[Start of Source excerpt]

Several different types of membraneless particle separation devices having a generally spiral or curved configuration have been described in U.S. patent application Ser. No. 11/606,460, filed Nov. 30, 2006, entitled “Particle Separation and Concentration System,” U.S. patent application Ser. No. 11/936,729, filed Nov. 7, 2007, entitled “Fluidic Device and Method for Separation of Neutrally Buoyant Particles,” U.S. application Ser. No. 11/936,753, filed Nov. 7, 2007, entitled “Device and Method for Dynamic Processing in Water Purification,” and co-pending, commonly assigned U.S. patent application Ser. No. 12/120,153, filed on even date herewith, entitled “A Method and Apparatus for Splitting Fluid Flow in a Membraneless Particle Separation System,” and naming Lean et al. as inventors.
In general, such devices are useful in connection with particles having density differences compared with water, thus creating centrifugal or buoyancy forces necessary for transverse migration through the channel for purposes of separation. Some of these devices are also useful, depending on their configuration, to separate neutrally buoyant particles.
With reference to
These types of separation devices provide for particle separation in a variety of manners. For example, depending on the flow rate, the particle separation may be driven by the centrifugal force or the pressure that is created by flow fluid through the channel. In any event, it is the objective of such devices to achieve particle separation. In this regard, homogeneously distributed particles at the inlet are separated into a band, or populated in a portion of the fluid stream, and diverted at the outlet into a first portion or band including selected particulates and a second portion without such particulates resident therein. Co-pending, commonly assigned U.S. patent application Ser. No. 12/120,153, filed May 13, 2008, entitled “A Method and Apparatus for Splitting Fluid Flow in a Membraneless Particle Separation System,” and naming Lean et al. as inventors, describes a variety of mechanisms and subsystems to enhance the splitting of the fluid flow at the outlet to provide enhancement for at least two outlet paths for the fluid.
Designs and implementations of these types of devices for different environments and incorporating selected improvements are desired.

[End of Source excerpt]
[Start of Data]

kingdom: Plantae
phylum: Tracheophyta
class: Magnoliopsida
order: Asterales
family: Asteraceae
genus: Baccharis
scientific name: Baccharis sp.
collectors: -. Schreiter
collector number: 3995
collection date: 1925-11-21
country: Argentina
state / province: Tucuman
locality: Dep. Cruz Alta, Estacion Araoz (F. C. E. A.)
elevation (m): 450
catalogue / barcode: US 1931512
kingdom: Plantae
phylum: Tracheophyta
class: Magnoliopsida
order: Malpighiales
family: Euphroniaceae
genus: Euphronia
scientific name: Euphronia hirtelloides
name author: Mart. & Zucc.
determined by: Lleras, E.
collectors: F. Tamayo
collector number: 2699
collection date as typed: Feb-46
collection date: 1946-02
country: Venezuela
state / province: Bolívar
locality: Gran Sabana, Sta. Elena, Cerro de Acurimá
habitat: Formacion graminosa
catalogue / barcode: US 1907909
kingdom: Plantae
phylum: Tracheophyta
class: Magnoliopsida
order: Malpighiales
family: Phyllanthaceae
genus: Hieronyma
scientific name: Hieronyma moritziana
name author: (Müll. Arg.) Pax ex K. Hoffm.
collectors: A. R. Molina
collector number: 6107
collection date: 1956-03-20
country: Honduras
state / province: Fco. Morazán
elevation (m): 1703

[End of Data]

■ **Prompt**:
Carry on the passage above about spiral membraneless particle separation devices, beginning right after its last sentence.

■ **Answer below**:
This application is related to co-pending, commonly assigned U.S. patent application Ser. No. 11/606,460, filed Nov. 30, 2006, entitled “Particle Separation and Concentration System,” U.S. patent application Ser. No. 11/936,729, filed Nov. 7, 2007, entitled “Fluidic Device and Method for Separation of Neutrally Buoyant Particles,” U.S. application Ser. No. 11/936,753, filed Nov. 7, 2007, entitled “Device and Method for Dynamic Processing in Water Purification,” and co-pending, commonly assigned U.S. patent application Ser. No. 12/120,153, filed May 13, 2008, entitled “A Method and Apparatus for Splitting Fluid Flow in a Membraneless Particle Separation System,” and naming Lean et al. as inventors, all of which are incorporated herein by this reference in their entirety.
In one aspect of the presently described embodiments, the system comprises a plurality of individual curved particle separation devices stacked such that the devices are parallel to one another and an inlet coupler connected to all inlets of the devices, the inlet couple being operative to facilitate input of fluid to all inlets of the plurality of individual curved particle separation devices.
In another aspect of the presently described embodiments, the curved particle separation devices are spiral devices.
In another aspect of the presently described embodiments, the curved particle separation devices comprise curved portions that span between 180 degrees and 360 degrees of angular distance along a diameter thereof.
In another aspect of the presently described embodiments, the system further comprises a feedback control system.
In another aspect of the presently described embodiments, the feedback control system is operative to control the system based on at least one of pressure, flow rate, bandwidth, viscosity, and temperature.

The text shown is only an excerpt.